As you mentioned, Tesla is famous for end of quarter pushes to meet metrics, and the pressure for end-of-year must be even higher. So, as they were up against poor end of year numbers because of people postponing delivery to 2023 for the tax credity, they just decided to offer the same amount as the tax credit. Good for us buyers either way, unless you took delivery just before the offer.
Now, I read lots of gloom and doom for Tesla order numbers, if I recall, in Bloomberg. So, your analyst looks at something like 23 new comparable EV models coming next year, and says, OK, well, Tesla's numbers *must* go way down; maybe not to 1/24th of what they were, but certainly way less. Here's my prediction: Tesla numbers will go down a bit next year, but NOT huge amounts. And Tesla's numbers won't even begin to significantly drop until public chargers are at least as reliable and fast as Tesla's. I'm betting only small drops in resale value too (the current situation that 3+ year old cars with average miles on them cost as much as new is simply not sustainable).
Why won't 23 new EVs coming out this next year kill Tesla?
- MY and M3 will remain roughly $60k cars compared to quite a few $80-$100k cars in that list; those will simply *never* get significant sales.
-Most of these "coming next year" models are not even in production yet (e.g. Fiskar), and note every single EV I have ever followed came out *way* behind their "estimated" range when they actually started deliveries. As in, way behind M3/Y.
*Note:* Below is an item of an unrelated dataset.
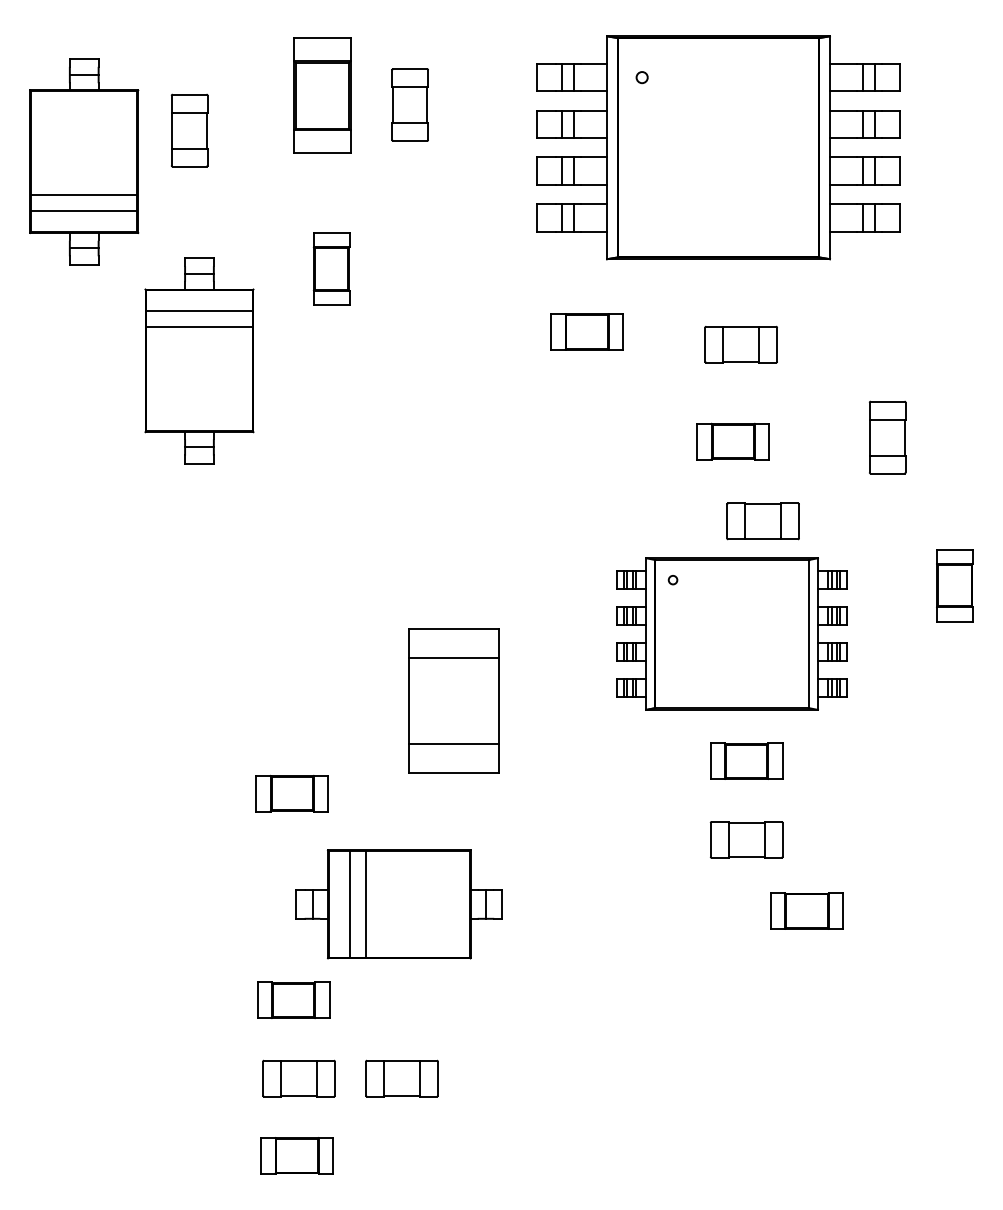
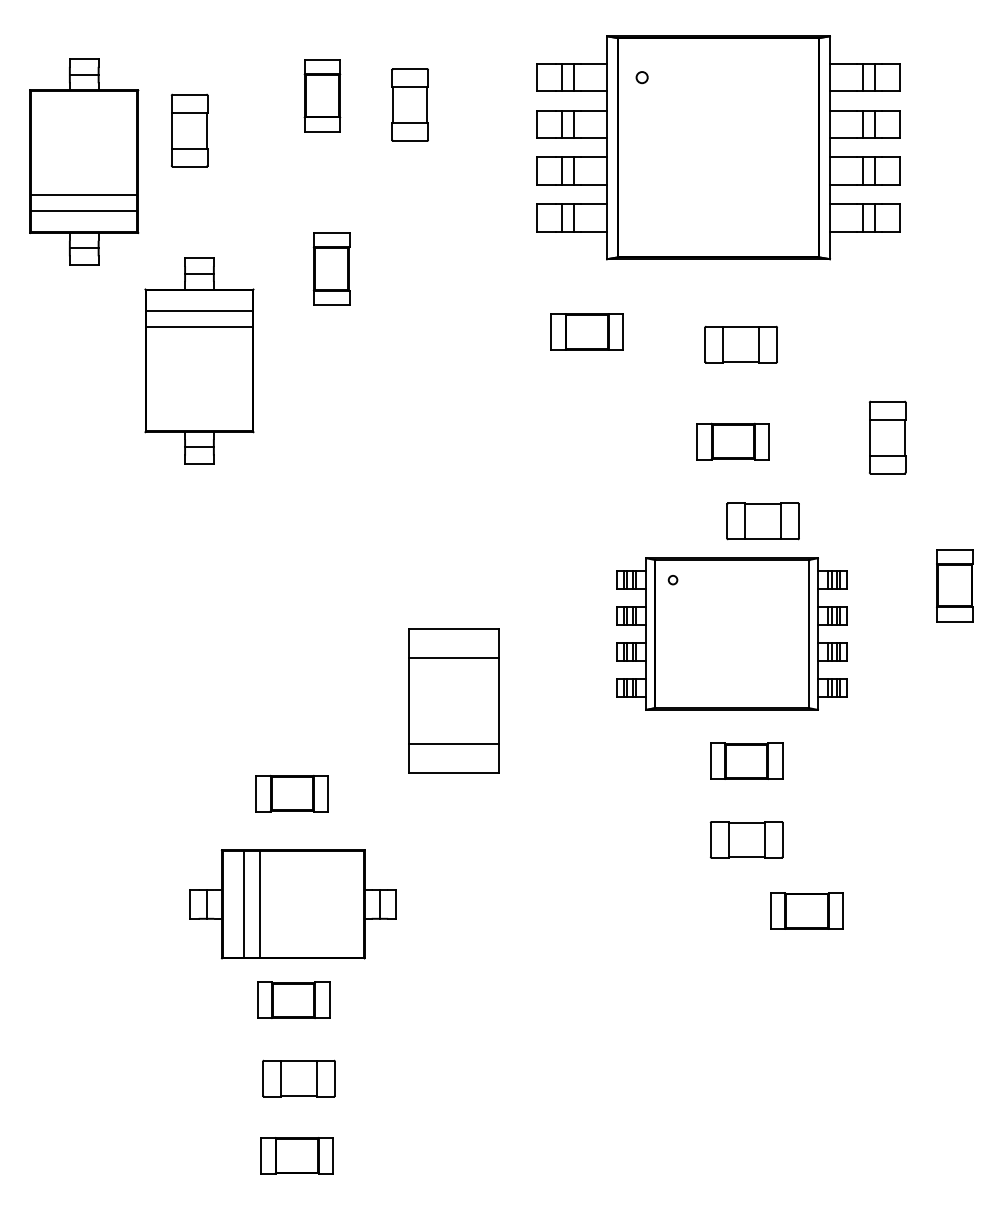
part at (322, 95) size: 59x117 px -> 39x74 px
part at (398, 904) position: (398, 904) -> (292, 904)
part at (401, 1078): present -> none
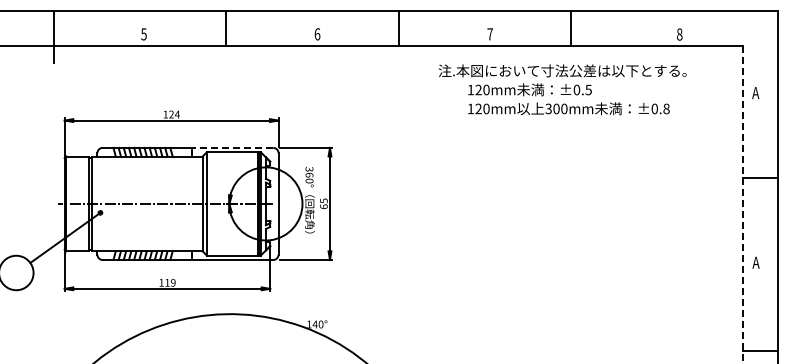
And then there are the two killers:
-Software. VW has failed to fix the ID4 software in what, 1.5 years and counting! Someone here recently wrote that polestar software sucks, and someone else says EV6 software is marginal. This is just a way bigger deal than car companies think. And Tesla continues to be the best; you can argue how good it is in an absolute sense, but there seems to be a consensus that it gets you where you are going without too much agony.
- And then there's charging. Youtube is chock full of "I had the worst experience..." for public chargers. Tesla people all say "it's fine". Someone on this site said, "[public chargers] will be fixed. [They HAVE] to be." Let's say that it will be. OK, when? No one is in charge of meeting a target availability, and no one takes responsibility for them being down. And even if one network did fix these problems, no one network could possibly cover all of big countries like the US. There's no way this will be fixed in a year; maybe 2 or 3 years, maybe. But what is to say it wouldn't take 10 years? Or More?
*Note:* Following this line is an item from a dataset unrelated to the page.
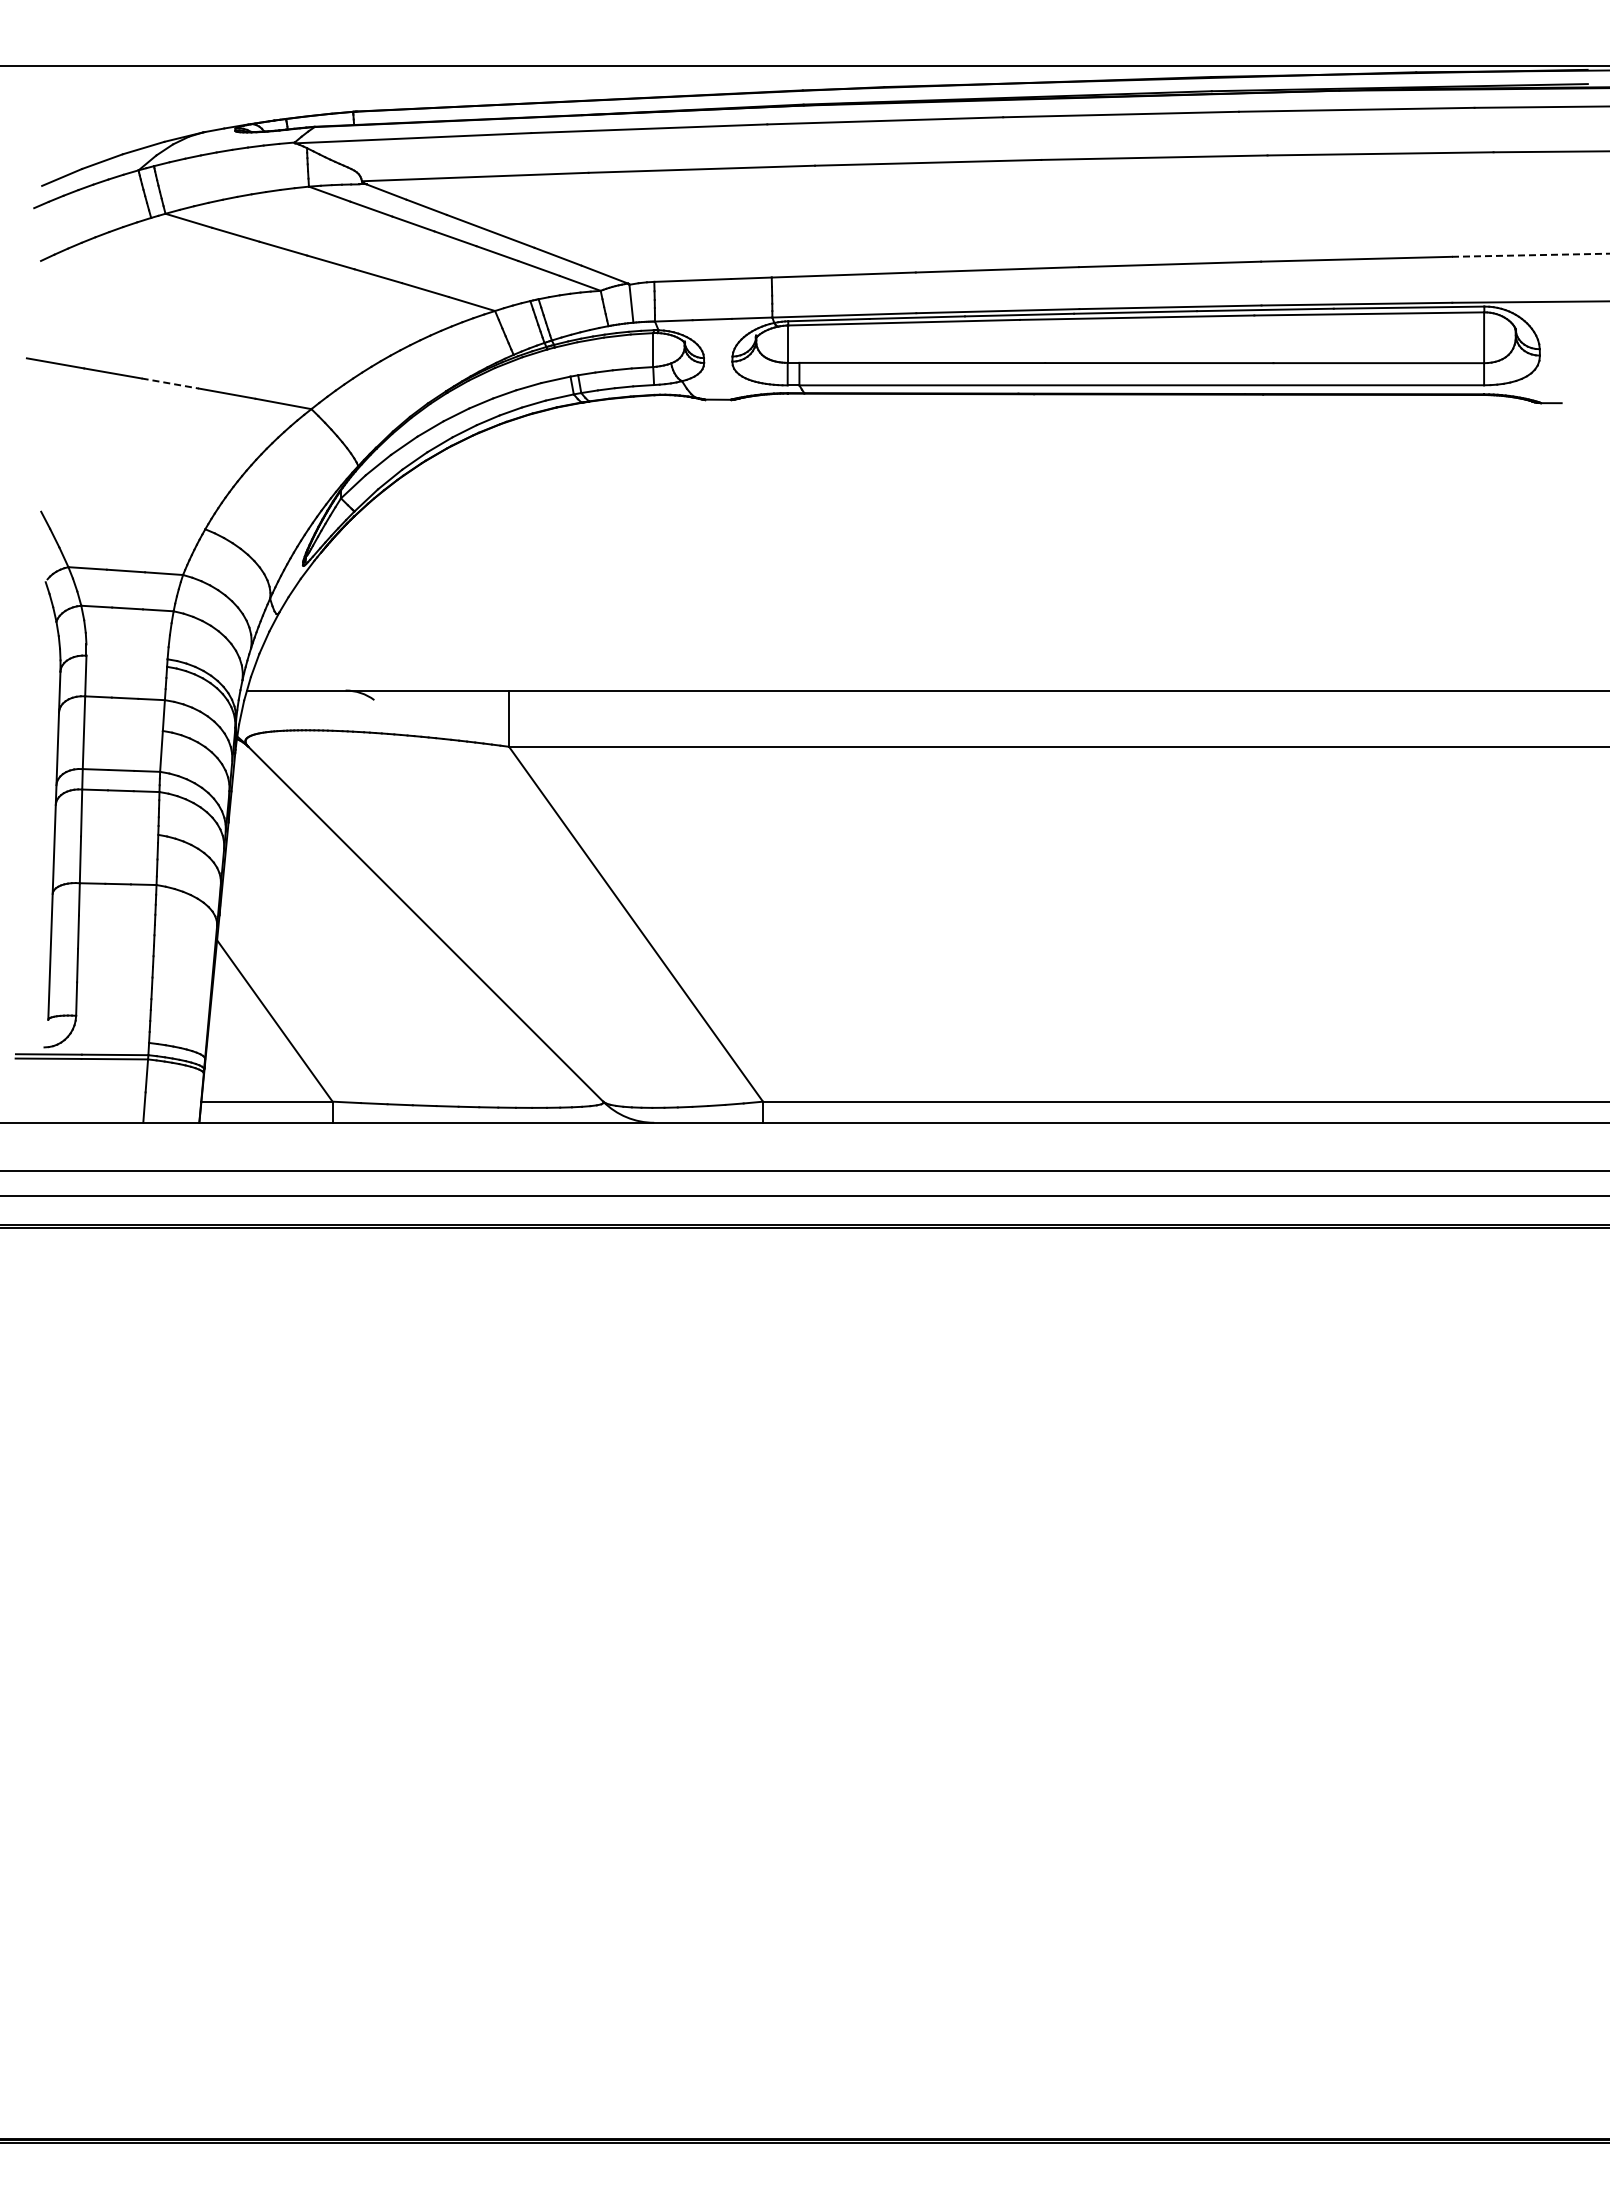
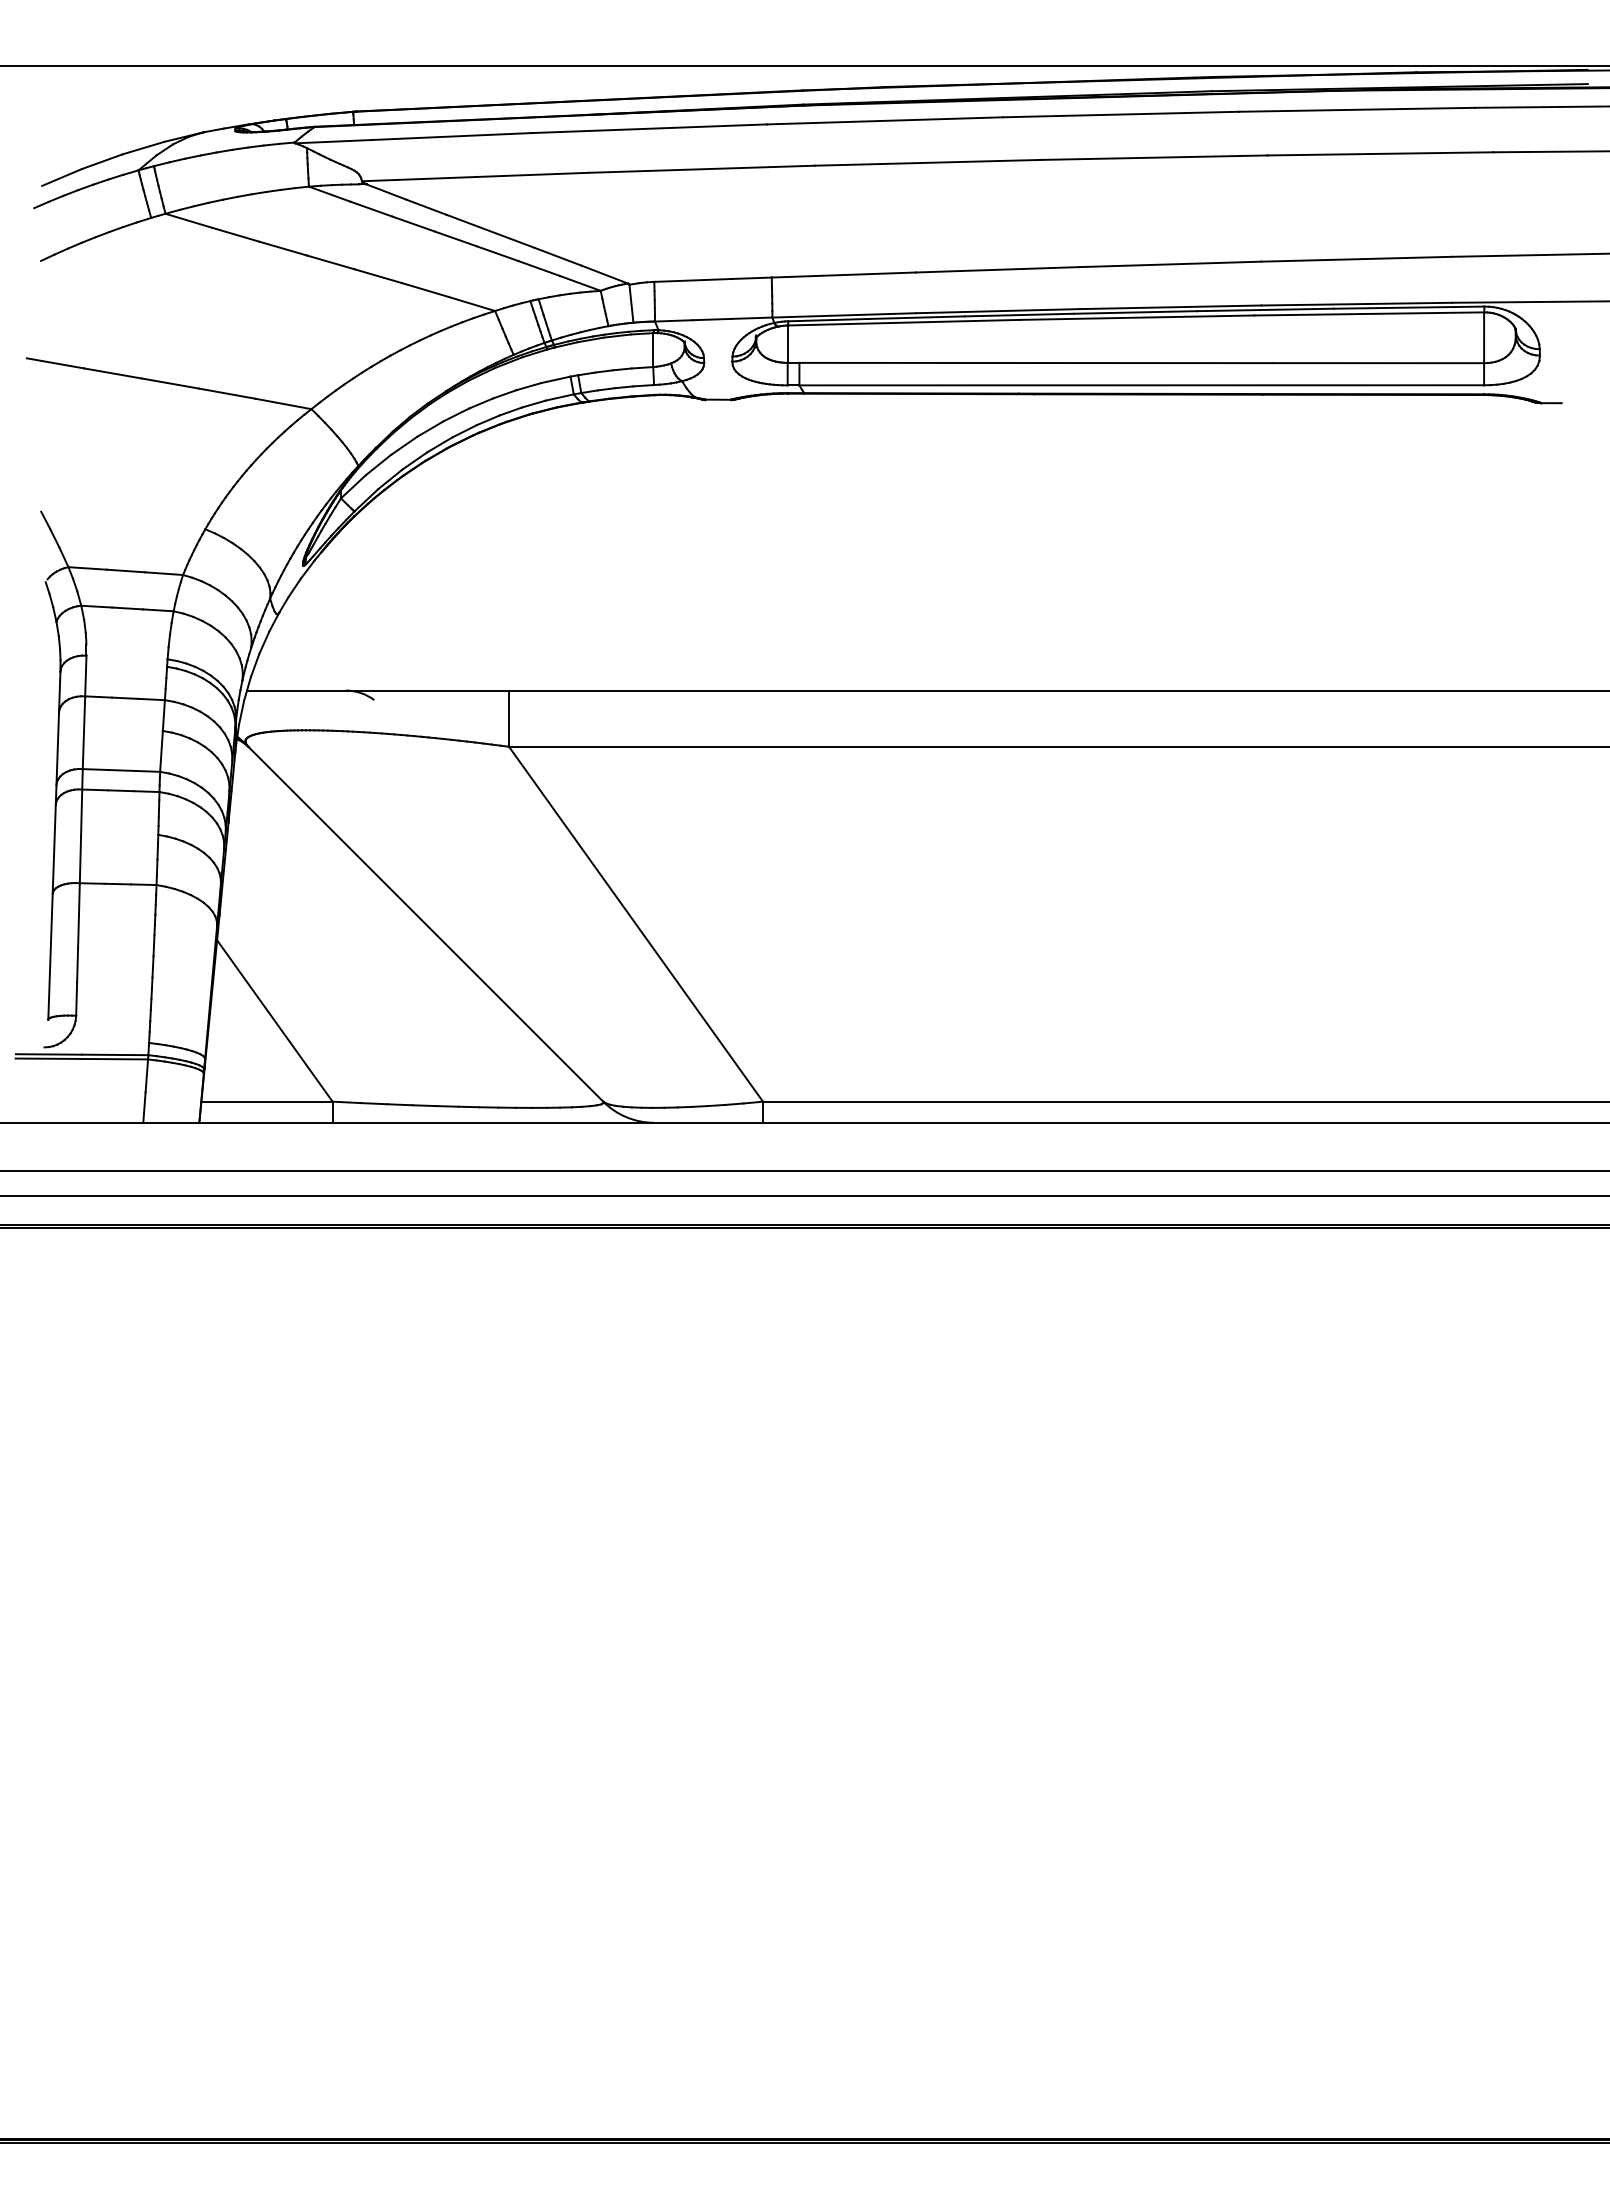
line at (1530, 255): dashed -> solid
line at (170, 383): dashed -> solid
Conclusion: Splashy upcoming new models will hurt Tesla's order numbers (and therefore your resale value), but only slightly for a while; then, as the new ones inevitably disappoint, numbers and prices will come back up, and they won't come down significantly until public charging vastly improves...and the new model cars prove themselves. You heard it here first. And I bet the price of my soon-to-arrive MY on that predication. (On the other hand, I never saw Elon's recent antics coming, which have turned off plenty of people, so, caveat emptor.)